* _PROBLEM DESCRIPTION_: The answer is the data repeated in full, with no pictures included.

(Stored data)
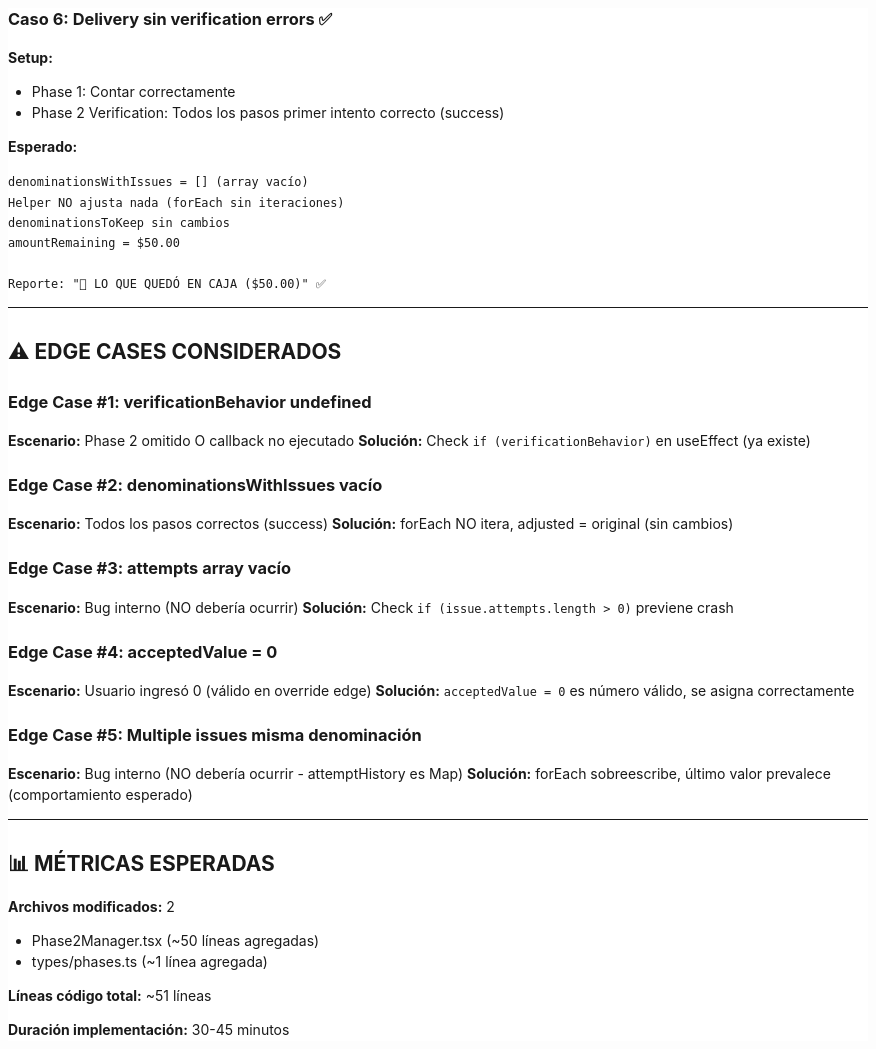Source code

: ### Caso 6: Delivery sin verification errors ✅
**Setup:**
- Phase 1: Contar correctamente
- Phase 2 Verification: Todos los pasos primer intento correcto (success)

**Esperado:**
```
denominationsWithIssues = [] (array vacío)
Helper NO ajusta nada (forEach sin iteraciones)
denominationsToKeep sin cambios
amountRemaining = $50.00

Reporte: "🏢 LO QUE QUEDÓ EN CAJA ($50.00)" ✅
```

---

## ⚠️ EDGE CASES CONSIDERADOS

### Edge Case #1: verificationBehavior undefined
**Escenario:** Phase 2 omitido O callback no ejecutado
**Solución:** Check `if (verificationBehavior)` en useEffect (ya existe)

### Edge Case #2: denominationsWithIssues vacío
**Escenario:** Todos los pasos correctos (success)
**Solución:** forEach NO itera, adjusted = original (sin cambios)

### Edge Case #3: attempts array vacío
**Escenario:** Bug interno (NO debería ocurrir)
**Solución:** Check `if (issue.attempts.length > 0)` previene crash

### Edge Case #4: acceptedValue = 0
**Escenario:** Usuario ingresó 0 (válido en override edge)
**Solución:** `acceptedValue = 0` es número válido, se asigna correctamente

### Edge Case #5: Multiple issues misma denominación
**Escenario:** Bug interno (NO debería ocurrir - attemptHistory es Map)
**Solución:** forEach sobreescribe, último valor prevalece (comportamiento esperado)

---

## 📊 MÉTRICAS ESPERADAS

**Archivos modificados:** 2
- Phase2Manager.tsx (~50 líneas agregadas)
- types/phases.ts (~1 línea agregada)

**Líneas código total:** ~51 líneas

**Duración implementación:** 30-45 minutos
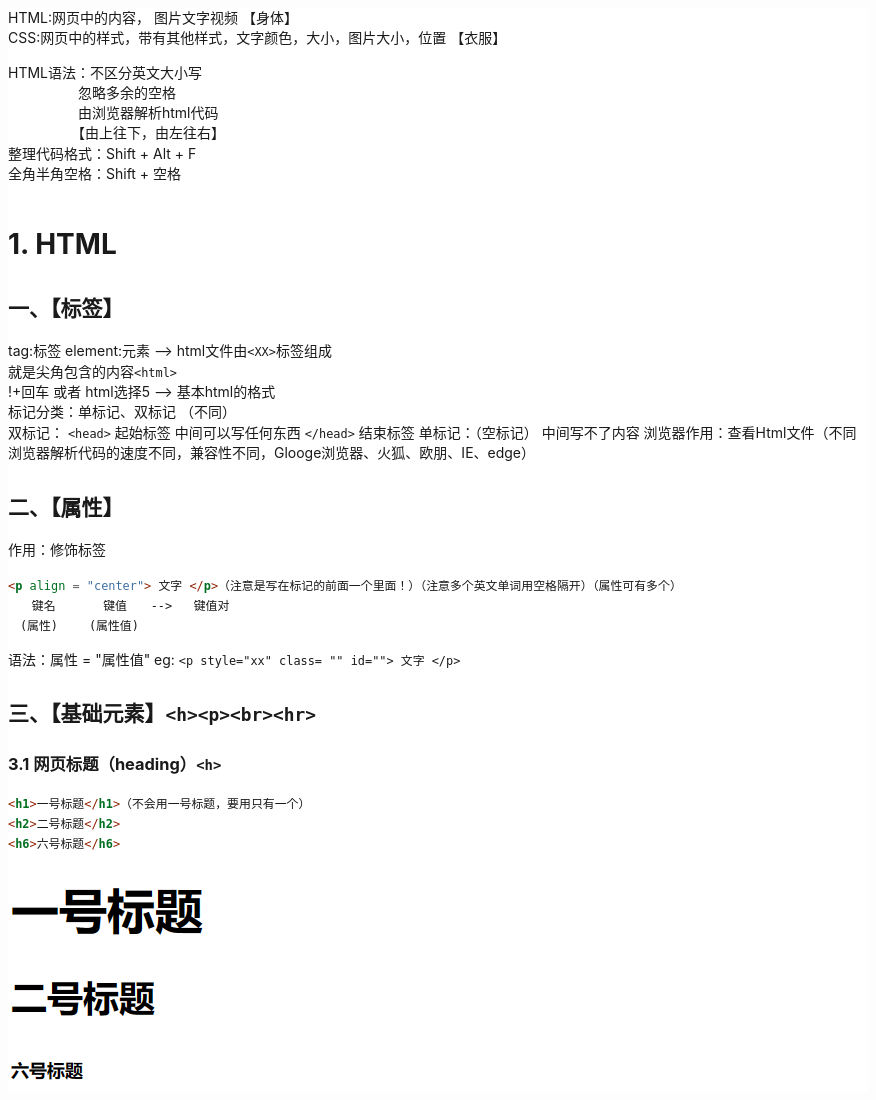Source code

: HTML:网页中的内容， 图片文字视频 【身体】  
CSS:网页中的样式，带有其他样式，文字颜色，大小，图片大小，位置 【衣服】  
  
HTML语法：不区分英文大小写  
　　　　　忽略多余的空格  
　　　　　由浏览器解析html代码  
　　　　　【由上往下，由左往右】  
整理代码格式：Shift + Alt + F  
全角半角空格：Shift + 空格  

# 1. HTML  

## 一、【标签】

tag:标签 element:元素  --> html文件由`<XX>`标签组成  
就是尖角包含的内容`<html>`  
!+回车 或者 html选择5 --> 基本html的格式  
标记分类：单标记、双标记  （不同）  
双标记：
`<head>` 起始标签
   中间可以写任何东西
`</head>` 结束标签
单标记：（空标记）
中间写不了内容
浏览器作用：查看Html文件（不同浏览器解析代码的速度不同，兼容性不同，Glooge浏览器、火狐、欧朋、IE、edge）

## 二、【属性】

作用：修饰标签  

```html
<p align = "center"> 文字 </p>（注意是写在标记的前面一个里面！）（注意多个英文单词用空格隔开）（属性可有多个）  
　　键名　　　　键值　　-->   键值对  
　(属性) 　　(属性值)  
```

语法：属性 = "属性值"
eg: `<p style="xx" class= "" id=""> 文字 </p>`

## 三、【基础元素】`<h><p><br><hr>`

### 3.1 网页标题（heading）`<h>`

```html
<h1>一号标题</h1>（不会用一号标题，要用只有一个）
<h2>二号标题</h2> 
<h6>六号标题</h6>
```

![Alt text](image-2.png)  
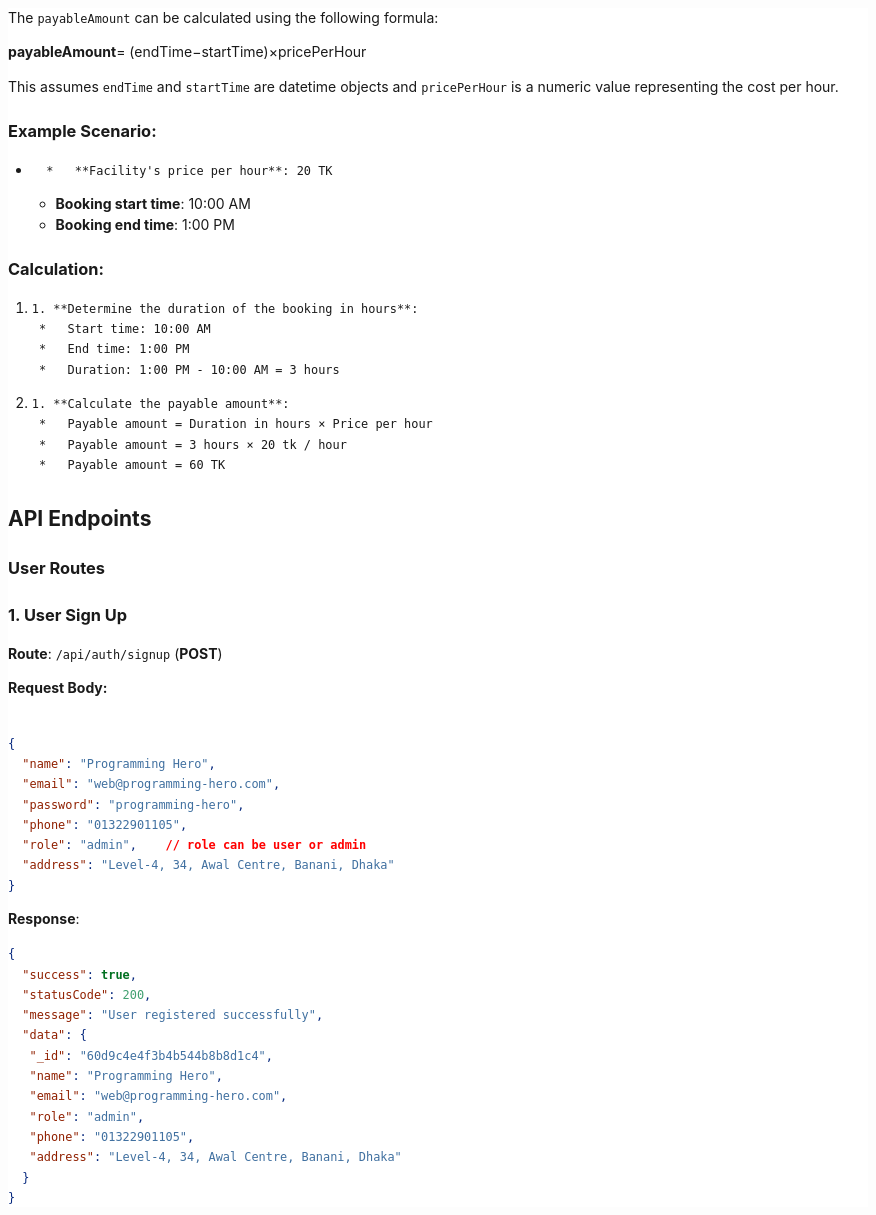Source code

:   

The `payableAmount` can be calculated using the following formula:

**payableAmount**\= (endTime−startTime)×pricePerHour

  

This assumes `endTime` and `startTime` are datetime objects and `pricePerHour` is a numeric value representing the cost per hour.

  

### Example Scenario:

*       *   **Facility's price per hour**: 20 TK
    *   **Booking start time**: 10:00 AM
    *   **Booking end time**: 1:00 PM

### Calculation:

1.     1. **Determine the duration of the booking in hours**:
        *   Start time: 10:00 AM
        *   End time: 1:00 PM
        *   Duration: 1:00 PM - 10:00 AM = 3 hours
2.     1. **Calculate the payable amount**:
        *   Payable amount = Duration in hours × Price per hour
        *   Payable amount = 3 hours × 20 tk / hour
        *   Payable amount = 60 TK

  

## API Endpoints

### User Routes

### 1\. User Sign Up

**Route**: `/api/auth/signup` (**POST**)

**Request Body:**

```json
 
{
  "name": "Programming Hero",
  "email": "web@programming-hero.com",
  "password": "programming-hero",
  "phone": "01322901105",
  "role": "admin",    // role can be user or admin
  "address": "Level-4, 34, Awal Centre, Banani, Dhaka"
} 
```

**Response**:

```json
{
  "success": true,
  "statusCode": 200,
  "message": "User registered successfully",
  "data": {
   "_id": "60d9c4e4f3b4b544b8b8d1c4",
   "name": "Programming Hero",
   "email": "web@programming-hero.com",
   "role": "admin",
   "phone": "01322901105",
   "address": "Level-4, 34, Awal Centre, Banani, Dhaka"
  }
}
```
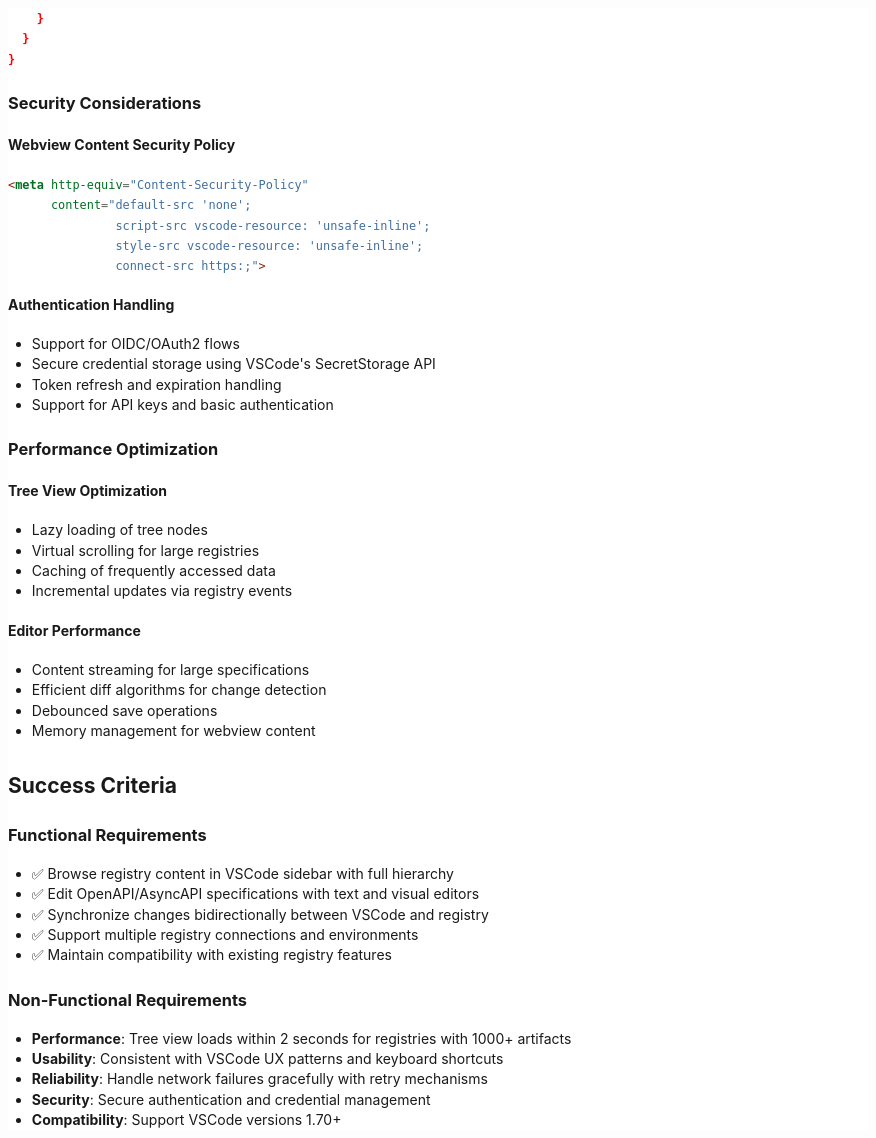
 ```json
    }
  }
}
```

### Security Considerations

#### Webview Content Security Policy
```html
<meta http-equiv="Content-Security-Policy"
      content="default-src 'none';
               script-src vscode-resource: 'unsafe-inline';
               style-src vscode-resource: 'unsafe-inline';
               connect-src https:;">
```

#### Authentication Handling
- Support for OIDC/OAuth2 flows
- Secure credential storage using VSCode's SecretStorage API
- Token refresh and expiration handling
- Support for API keys and basic authentication

### Performance Optimization

#### Tree View Optimization
- Lazy loading of tree nodes
- Virtual scrolling for large registries
- Caching of frequently accessed data
- Incremental updates via registry events

#### Editor Performance
- Content streaming for large specifications
- Efficient diff algorithms for change detection
- Debounced save operations
- Memory management for webview content

## Success Criteria

### Functional Requirements
- ✅ Browse registry content in VSCode sidebar with full hierarchy
- ✅ Edit OpenAPI/AsyncAPI specifications with text and visual editors
- ✅ Synchronize changes bidirectionally between VSCode and registry
- ✅ Support multiple registry connections and environments
- ✅ Maintain compatibility with existing registry features

### Non-Functional Requirements
- **Performance**: Tree view loads within 2 seconds for registries with 1000+ artifacts
- **Usability**: Consistent with VSCode UX patterns and keyboard shortcuts
- **Reliability**: Handle network failures gracefully with retry mechanisms
- **Security**: Secure authentication and credential management
- **Compatibility**: Support VSCode versions 1.70+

* _ANSWER TO THIS EXERCISE_:
Source code

: ### Caso 6: Delivery sin verification errors ✅
**Setup:**
- Phase 1: Contar correctamente
- Phase 2 Verification: Todos los pasos primer intento correcto (success)

**Esperado:**
```
denominationsWithIssues = [] (array vacío)
Helper NO ajusta nada (forEach sin iteraciones)
denominationsToKeep sin cambios
amountRemaining = $50.00

Reporte: "🏢 LO QUE QUEDÓ EN CAJA ($50.00)" ✅
```

---

## ⚠️ EDGE CASES CONSIDERADOS

### Edge Case #1: verificationBehavior undefined
**Escenario:** Phase 2 omitido O callback no ejecutado
**Solución:** Check `if (verificationBehavior)` en useEffect (ya existe)

### Edge Case #2: denominationsWithIssues vacío
**Escenario:** Todos los pasos correctos (success)
**Solución:** forEach NO itera, adjusted = original (sin cambios)

### Edge Case #3: attempts array vacío
**Escenario:** Bug interno (NO debería ocurrir)
**Solución:** Check `if (issue.attempts.length > 0)` previene crash

### Edge Case #4: acceptedValue = 0
**Escenario:** Usuario ingresó 0 (válido en override edge)
**Solución:** `acceptedValue = 0` es número válido, se asigna correctamente

### Edge Case #5: Multiple issues misma denominación
**Escenario:** Bug interno (NO debería ocurrir - attemptHistory es Map)
**Solución:** forEach sobreescribe, último valor prevalece (comportamiento esperado)

---

## 📊 MÉTRICAS ESPERADAS

**Archivos modificados:** 2
- Phase2Manager.tsx (~50 líneas agregadas)
- types/phases.ts (~1 línea agregada)

**Líneas código total:** ~51 líneas

**Duración implementación:** 30-45 minutos
Source code

: HTML:网页中的内容， 图片文字视频 【身体】  
CSS:网页中的样式，带有其他样式，文字颜色，大小，图片大小，位置 【衣服】  
  
HTML语法：不区分英文大小写  
　　　　　忽略多余的空格  
　　　　　由浏览器解析html代码  
　　　　　【由上往下，由左往右】  
整理代码格式：Shift + Alt + F  
全角半角空格：Shift + 空格  

# 1. HTML  

## 一、【标签】

tag:标签 element:元素  --> html文件由`<XX>`标签组成  
就是尖角包含的内容`<html>`  
!+回车 或者 html选择5 --> 基本html的格式  
标记分类：单标记、双标记  （不同）  
双标记：
`<head>` 起始标签
   中间可以写任何东西
`</head>` 结束标签
单标记：（空标记）
中间写不了内容
浏览器作用：查看Html文件（不同浏览器解析代码的速度不同，兼容性不同，Glooge浏览器、火狐、欧朋、IE、edge）

## 二、【属性】

作用：修饰标签  

```html
<p align = "center"> 文字 </p>（注意是写在标记的前面一个里面！）（注意多个英文单词用空格隔开）（属性可有多个）  
　　键名　　　　键值　　-->   键值对  
　(属性) 　　(属性值)  
```

语法：属性 = "属性值"
eg: `<p style="xx" class= "" id=""> 文字 </p>`

## 三、【基础元素】`<h><p><br><hr>`

### 3.1 网页标题（heading）`<h>`

```html
<h1>一号标题</h1>（不会用一号标题，要用只有一个）
<h2>二号标题</h2> 
<h6>六号标题</h6>
```

![Alt text](image-2.png)  
Source code

:   

The `payableAmount` can be calculated using the following formula:

**payableAmount**\= (endTime−startTime)×pricePerHour

  

This assumes `endTime` and `startTime` are datetime objects and `pricePerHour` is a numeric value representing the cost per hour.

  

### Example Scenario:

*       *   **Facility's price per hour**: 20 TK
    *   **Booking start time**: 10:00 AM
    *   **Booking end time**: 1:00 PM

### Calculation:

1.     1. **Determine the duration of the booking in hours**:
        *   Start time: 10:00 AM
        *   End time: 1:00 PM
        *   Duration: 1:00 PM - 10:00 AM = 3 hours
2.     1. **Calculate the payable amount**:
        *   Payable amount = Duration in hours × Price per hour
        *   Payable amount = 3 hours × 20 tk / hour
        *   Payable amount = 60 TK

  

## API Endpoints

### User Routes

### 1\. User Sign Up

**Route**: `/api/auth/signup` (**POST**)

**Request Body:**

```json
 
{
  "name": "Programming Hero",
  "email": "web@programming-hero.com",
  "password": "programming-hero",
  "phone": "01322901105",
  "role": "admin",    // role can be user or admin
  "address": "Level-4, 34, Awal Centre, Banani, Dhaka"
} 
```

**Response**:

```json
{
  "success": true,
  "statusCode": 200,
  "message": "User registered successfully",
  "data": {
   "_id": "60d9c4e4f3b4b544b8b8d1c4",
   "name": "Programming Hero",
   "email": "web@programming-hero.com",
   "role": "admin",
   "phone": "01322901105",
   "address": "Level-4, 34, Awal Centre, Banani, Dhaka"
  }
}
```
 ```json
    }
  }
}
```

### Security Considerations

#### Webview Content Security Policy
```html
<meta http-equiv="Content-Security-Policy"
      content="default-src 'none';
               script-src vscode-resource: 'unsafe-inline';
               style-src vscode-resource: 'unsafe-inline';
               connect-src https:;">
```

#### Authentication Handling
- Support for OIDC/OAuth2 flows
- Secure credential storage using VSCode's SecretStorage API
- Token refresh and expiration handling
- Support for API keys and basic authentication

### Performance Optimization

#### Tree View Optimization
- Lazy loading of tree nodes
- Virtual scrolling for large registries
- Caching of frequently accessed data
- Incremental updates via registry events

#### Editor Performance
- Content streaming for large specifications
- Efficient diff algorithms for change detection
- Debounced save operations
- Memory management for webview content

## Success Criteria

### Functional Requirements
- ✅ Browse registry content in VSCode sidebar with full hierarchy
- ✅ Edit OpenAPI/AsyncAPI specifications with text and visual editors
- ✅ Synchronize changes bidirectionally between VSCode and registry
- ✅ Support multiple registry connections and environments
- ✅ Maintain compatibility with existing registry features

### Non-Functional Requirements
- **Performance**: Tree view loads within 2 seconds for registries with 1000+ artifacts
- **Usability**: Consistent with VSCode UX patterns and keyboard shortcuts
- **Reliability**: Handle network failures gracefully with retry mechanisms
- **Security**: Secure authentication and credential management
- **Compatibility**: Support VSCode versions 1.70+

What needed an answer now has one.